- Interactive map of the The Church of St. Joan of Arc area

General information
- Location: The Bronx, New York City, United States
- Client: Roman Catholic Archdiocese of New York

= St. Joan of Arc's Church (Bronx) =

Church building in New York City

The Church of St. Joan of Arc is a Roman Catholic parish church under the authority of the Roman Catholic Archdiocese of New York, located at 174th Street at Stratford Avenue, The Bronx, New York City.

==History==

It was established in 1949. Francis Spellman dedicated the church in 1953. Father Henry T. Morton was the first Pastor when it was dedicated.

The Church held the funeral for middleweight boxer Willie Classen, a 29-year-old Bronx native, who died in November 1979 from brain injuries after being knocked out by Wilford Scypion at the Felt Forum. Infamously, the Classen funeral at St. Joan's Church was delayed by over two hours, due to a dispute by his manager, Marco Minuto, over the bill for the funeral home. The traumatic death lead to changes in Boxing rules, which included mandating an ambulance be present at boxing matches and the "Classen Rule", that a "fighter must make it out of his own corner, unaided, of his own volition". New York law now gives first priority ("preferred") to "reasonable funeral expenses", which avoids funeral-day wrangling between the family and friends of the deceased and the funeral directors.

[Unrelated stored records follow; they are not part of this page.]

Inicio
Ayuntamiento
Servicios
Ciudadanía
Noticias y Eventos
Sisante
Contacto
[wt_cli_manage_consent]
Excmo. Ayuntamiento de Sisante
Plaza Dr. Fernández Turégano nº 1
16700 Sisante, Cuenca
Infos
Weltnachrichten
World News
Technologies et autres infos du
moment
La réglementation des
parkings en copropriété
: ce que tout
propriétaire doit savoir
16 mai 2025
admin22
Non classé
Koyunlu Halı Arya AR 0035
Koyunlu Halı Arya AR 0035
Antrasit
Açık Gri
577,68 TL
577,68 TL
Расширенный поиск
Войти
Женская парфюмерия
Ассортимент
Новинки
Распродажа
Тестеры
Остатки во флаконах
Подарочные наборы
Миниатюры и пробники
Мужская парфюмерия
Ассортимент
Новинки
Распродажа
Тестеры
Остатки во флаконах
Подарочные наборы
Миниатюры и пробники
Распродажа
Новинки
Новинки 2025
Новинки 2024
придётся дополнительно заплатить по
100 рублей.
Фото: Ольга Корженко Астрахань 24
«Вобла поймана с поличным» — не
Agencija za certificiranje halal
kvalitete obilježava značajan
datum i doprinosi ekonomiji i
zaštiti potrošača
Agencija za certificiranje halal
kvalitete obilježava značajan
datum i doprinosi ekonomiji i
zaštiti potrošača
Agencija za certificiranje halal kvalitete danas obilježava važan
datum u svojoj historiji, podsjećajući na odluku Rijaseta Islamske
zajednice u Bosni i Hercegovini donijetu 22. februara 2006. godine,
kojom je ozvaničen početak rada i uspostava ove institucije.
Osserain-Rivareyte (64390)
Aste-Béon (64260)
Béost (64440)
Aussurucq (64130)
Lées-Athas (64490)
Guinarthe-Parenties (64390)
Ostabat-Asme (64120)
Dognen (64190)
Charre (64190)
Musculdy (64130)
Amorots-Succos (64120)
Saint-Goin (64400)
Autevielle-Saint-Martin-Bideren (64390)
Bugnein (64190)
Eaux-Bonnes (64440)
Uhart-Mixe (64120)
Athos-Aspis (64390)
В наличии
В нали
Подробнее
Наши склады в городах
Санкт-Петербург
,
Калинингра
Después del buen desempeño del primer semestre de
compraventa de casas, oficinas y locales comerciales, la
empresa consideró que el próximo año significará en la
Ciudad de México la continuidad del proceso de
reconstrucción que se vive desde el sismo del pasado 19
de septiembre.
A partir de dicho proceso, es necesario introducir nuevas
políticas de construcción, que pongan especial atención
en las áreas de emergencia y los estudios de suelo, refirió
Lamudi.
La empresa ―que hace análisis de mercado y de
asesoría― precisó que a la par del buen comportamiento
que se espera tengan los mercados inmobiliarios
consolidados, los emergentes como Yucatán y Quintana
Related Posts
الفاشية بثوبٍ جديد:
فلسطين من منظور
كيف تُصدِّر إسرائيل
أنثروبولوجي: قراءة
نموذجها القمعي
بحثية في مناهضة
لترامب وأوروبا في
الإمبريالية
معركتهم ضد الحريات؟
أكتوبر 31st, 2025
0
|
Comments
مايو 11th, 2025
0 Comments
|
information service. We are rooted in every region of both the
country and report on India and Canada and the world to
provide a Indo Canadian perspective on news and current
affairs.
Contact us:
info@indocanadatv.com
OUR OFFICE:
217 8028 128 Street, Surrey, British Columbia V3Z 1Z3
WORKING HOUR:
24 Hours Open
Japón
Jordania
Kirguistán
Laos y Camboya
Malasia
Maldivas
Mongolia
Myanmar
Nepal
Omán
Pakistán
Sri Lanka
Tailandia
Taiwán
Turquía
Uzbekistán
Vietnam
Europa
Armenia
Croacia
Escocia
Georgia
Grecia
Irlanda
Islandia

In 2017, a mugger was targeting elderly women on their way to the Church, and snatching their purses.

In 2025, Father Adaly Rosado, a priest who had grown up in the South Bronx, returned as the priest in charge of St Joan of Arc Church, the parish of his youth. He was named "administrator" of the parish, a common title for a priest who takes care of a new parish, for one year before being appointed Pastor.

NYPD detective Anthony A. Sory was buried out of St Joan of Arc Church in 2006.